AutoDataPreprocess is a comprehensive Python library for automated data preprocessing. It provides a wide range of tools and techniques to clean, transform, and prepare data for machine learning models.
- Data loading from various sources (CSV, JSON, Excel, HTML, XML, Pickle, SQL, API)
- Basic data analysis and visualization
- Data cleaning (handling missing values, outliers, duplicates)
- Feature engineering
- Encoding of categorical variables (Onehot, label, ordinal, target, woe, james_stein, catboost, binary)
- Scaling and normalization
- Dimensionality reduction
- Feature selection
- Handling imbalanced data
- Time series preprocessing
- Data anonymization
You can install AutoDataPreprocess using pip: pip install autodatapreprocess
from autodatapreprocess import AutoDataPreprocess
# Load data
adp = AutoDataPreprocess('your_data_file.csv')
# Perform basic analysis
adp.basic_analysis()
# Clean the data
cleaned_data = adp.clean(missing='mean', outliers='iqr')
# Perform feature engineering
engineered_data = adp.fe(target_column='target', polynomial_degree=2)
# Encode categorical variables
encoded_data = adp.encode(methods={'category_column': 'onehot'})

> **Requirement 1**
List the data sources that the AutoDataPreprocess overview above says the library can load from.
> **Requirement 2**
Reproduce the AutoDataPreprocess overview word for word between "AutoDataPreprocess is a" and "machine learning models.", inclusive.
> **Requirement 3**
Write what comes next in the AutoDataPreprocess overview, picking up after its final line.

> **Source data**
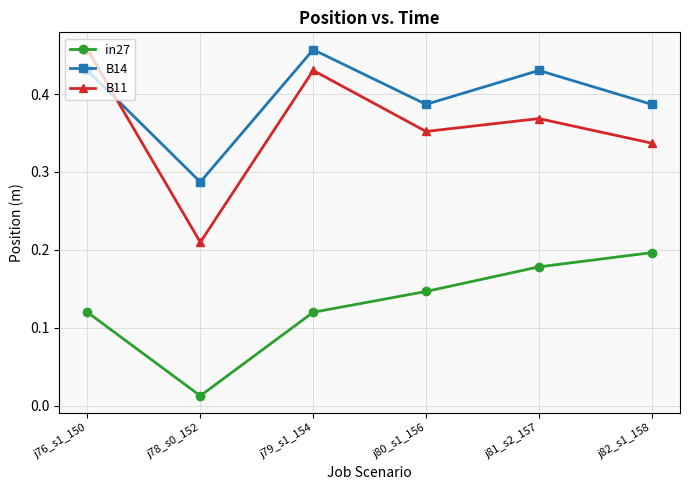

What is the label of the 3rd point from the left?

j79_s1_154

> **Answer box 1**
CSV, JSON, Excel, HTML, XML, Pickle, SQL, API

> **Answer box 2**
AutoDataPreprocess is a comprehensive Python library for automated data preprocessing. It provides a wide range of tools and techniques to clean, transform, and prepare data for machine learning models.

> **Answer box 3**
# Scale the data
scaled_data = adp.scale(method='standard')
Load data from various sources:
# From CSV
adp = AutoDataPreprocess('data.csv')
# From SQL
adp = AutoDataPreprocess(sql_query="SELECT * FROM table", sql_connection_string="your_connection_string")
# From API
adp = AutoDataPreprocess(api_url="https://api.example.com/data", api_params={"key": "value"})
Clean your data with various options:
cleaned_data = adp.clean(
missing='mean',
outliers='iqr',
drop_threshold=0.7,
date_format='%Y-%m-%d',
remove_duplicates=True
)
Perform feature engineering:
engineered_data = adp.fe(
target_column='target',
polynomial_degree=2,
interaction_only=False,
bin_numeric=True,
num_bins=5,
cyclical_features=['month', 'day_of_week'],
text_columns=['description'],
date_columns=['date']
)
Encode categorical variables:
encoded_data = adp.encode(
methods={
'category1': 'onehot',
'category2': 'label',
'category3': 'target'
},
target_column='target'
)
Scale or normalize your data:
scaled_data = adp.scale(method='standard')
normalized_data = adp.normalize(method='l2')
Reduce the dimensionality of your data:
reduced_data = adp.dimreduction(method='pca', n_components=5)
Select the most important features:
selected_data = adp.feature_selection(
target_column='target',
method='correlation',
correlation_threshold=0.8
)
Balance your dataset:
balanced_data = adp.balance_data(
target_column='target',
method='smote',
sampling_strategy='auto'
)
Preprocess time series data:
preprocessed_ts_data = adp.time_series_preprocessing(
time_column='date',
freq='D',
method='mean',
detrend_columns=['value'],
seasonality_columns=['value'],
lag_columns=['value'],
lags=[1, 7, 30]
)
Anonymize sensitive data:
anonymized_data = adp.apply_anonymization(
columns=['sensitive_column'],
method='hash',
hash_algorithm='sha256'
)